The firm added 12 stores to take the number of stores to 12,803.
The start of gas production from newer discoveries in the eastern offshore KG-D6 block led to the company seeing its third straight quarter of pre-tax profits in the segment after many years.
Commenting on the results, Mukesh D Ambani, chairman and managing director of Reliance Industries, said the company “delivered robust growth despite facing a highly challenging operating environment caused by the second wave of the COVID pandemic.”
“The results of the first quarter of FY2022 clearly demonstrate the resilience of Reliance’s diversified portfolio of businesses that cater to large parts of the consumption basket,” he said.
The O2C business, he said, generated strong earnings through an integrated portfolio and superior product placement capabilities.
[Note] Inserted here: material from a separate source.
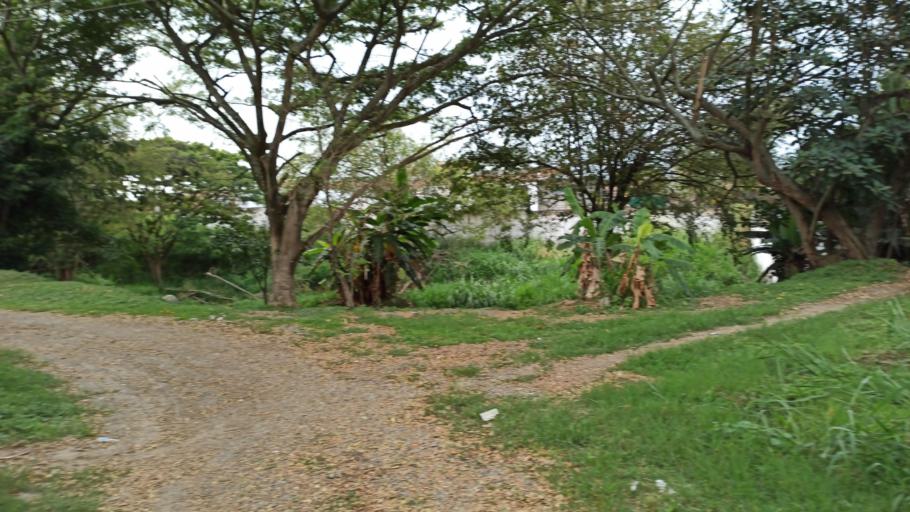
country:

Commissioning of satellite cluster gas fields in KG-D6 block has helped ramp up production, contributing to 20 percent of gas production in India. “This will be a major contribution to our country’s energy security,” he said.
Ambani further said Jio has posted yet another record quarterly performance with industry-leading operating metrics.
“COVID-related restrictions on store operations during the quarter impacted our retail business operations and profitability. This is a temporary phenomenon. We remained focused on ensuring supplies of necessities, including food, grocery, health and hygiene products through a combination of online-offline channels,” he said.
Reliance has stepped up efforts in creating partnerships with small merchants and digital engagement with consumers. “This is creating a newer and inclusive model of growth. I am confident that the retail business is poised to create exponential value and growth,” he added.
Reliance’s consolidated earnings before interest, tax, depreciation and amortisation (EBITDA) for the quarter was up 27.6 per cent year-on-year at Rs 27,550 crore, a record quarterly performance.
While the firm expanded e-commerce in the retail business, the telecom segment saw quarterly traffic of over 20 exabytes or 20 billion GB – a growth of 38.5 percent.
Total voice traffic during the quarter of 1.06 trillion minutes was nearly 20 percent higher than last year.
Jio is poised to continue its leadership position with new offerings including Jio Next phone and strong growth in JioFiber, which currently has over 3 million connected homes.
KG-D6 is currently producing about 18 million standard cubic metres per day of gas.